Plus, Mr. Zamora says, no one ever expected oil prices to reach such nose-bleed heights. When Ortega forged his oil deal with Chávez at the beginning of 2007, the international price was $74 a barrel. The price has since jumped to over $130, meaning the country's oil bill to Venezuela this year will be nearly double what was budgeted at the beginning of the year

Soaring oil prices have already doubled food costs, led to a recent nationwide transportation strike over fuel prices, and kept the country teettering on the edge of power-rationing blackouts.

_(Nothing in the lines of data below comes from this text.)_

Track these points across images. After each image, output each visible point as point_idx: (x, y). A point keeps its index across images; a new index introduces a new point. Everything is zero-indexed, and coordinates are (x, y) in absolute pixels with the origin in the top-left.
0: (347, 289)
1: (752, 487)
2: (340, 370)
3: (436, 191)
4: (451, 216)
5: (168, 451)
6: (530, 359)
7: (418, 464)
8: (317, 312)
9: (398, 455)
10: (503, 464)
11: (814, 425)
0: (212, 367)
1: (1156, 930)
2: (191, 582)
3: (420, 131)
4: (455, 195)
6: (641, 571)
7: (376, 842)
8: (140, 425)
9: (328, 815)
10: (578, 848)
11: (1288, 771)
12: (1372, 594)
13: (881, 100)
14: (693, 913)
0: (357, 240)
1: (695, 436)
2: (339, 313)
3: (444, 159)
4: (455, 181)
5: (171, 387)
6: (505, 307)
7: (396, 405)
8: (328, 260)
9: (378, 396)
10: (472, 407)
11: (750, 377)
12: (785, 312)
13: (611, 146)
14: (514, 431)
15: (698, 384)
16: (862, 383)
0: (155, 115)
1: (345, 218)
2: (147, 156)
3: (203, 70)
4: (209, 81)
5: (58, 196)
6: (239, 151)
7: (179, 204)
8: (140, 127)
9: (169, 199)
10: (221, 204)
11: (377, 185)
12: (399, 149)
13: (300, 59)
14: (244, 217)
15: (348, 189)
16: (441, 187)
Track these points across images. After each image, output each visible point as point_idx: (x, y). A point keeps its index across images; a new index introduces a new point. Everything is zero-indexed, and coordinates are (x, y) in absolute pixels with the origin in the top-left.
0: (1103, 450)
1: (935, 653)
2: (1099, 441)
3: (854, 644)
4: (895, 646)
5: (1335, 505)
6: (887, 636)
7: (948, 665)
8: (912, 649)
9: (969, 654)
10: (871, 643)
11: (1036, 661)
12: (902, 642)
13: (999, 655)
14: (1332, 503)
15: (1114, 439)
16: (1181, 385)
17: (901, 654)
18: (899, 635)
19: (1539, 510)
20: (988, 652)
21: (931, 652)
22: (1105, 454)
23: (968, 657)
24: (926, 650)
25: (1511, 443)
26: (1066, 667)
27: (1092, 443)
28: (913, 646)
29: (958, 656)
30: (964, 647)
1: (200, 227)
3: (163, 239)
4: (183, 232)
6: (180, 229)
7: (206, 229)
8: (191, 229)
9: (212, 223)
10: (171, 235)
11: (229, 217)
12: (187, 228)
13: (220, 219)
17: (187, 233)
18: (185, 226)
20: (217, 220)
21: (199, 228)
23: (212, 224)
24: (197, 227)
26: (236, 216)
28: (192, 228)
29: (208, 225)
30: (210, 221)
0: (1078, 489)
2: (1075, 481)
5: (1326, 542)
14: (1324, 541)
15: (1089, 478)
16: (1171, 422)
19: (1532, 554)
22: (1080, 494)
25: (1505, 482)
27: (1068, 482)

Ortega managed to bring an end to the transportation strike two weeks ago by offering taxi and bus drivers a $1.30 subsidy on diesel, but prices have since gone up twice and the transportation sector is again threatening a work stoppage as their subsidy whittles away.

As the situation worsens, a growing chorus of critics are questioning the oil promises made to Nicaragua under the label of the Bolivarian Alternative for the Americas, or ALBA – Chávez's leftist trade alliance among Venezuela, Bolivia, Cuba, and Nicaragua.

"ALBA is a mystery enveloped in a cloud of fog, wrapped in an enormous enigma," Mr. Aguirre says.

Though the lawmaker says that Venezuelan aid could "theoretically" be a great help to an impoverished country such as Nicaragua, the secrecy with which ALBA has been handled by Ortega has only fueled criticism and conjecture.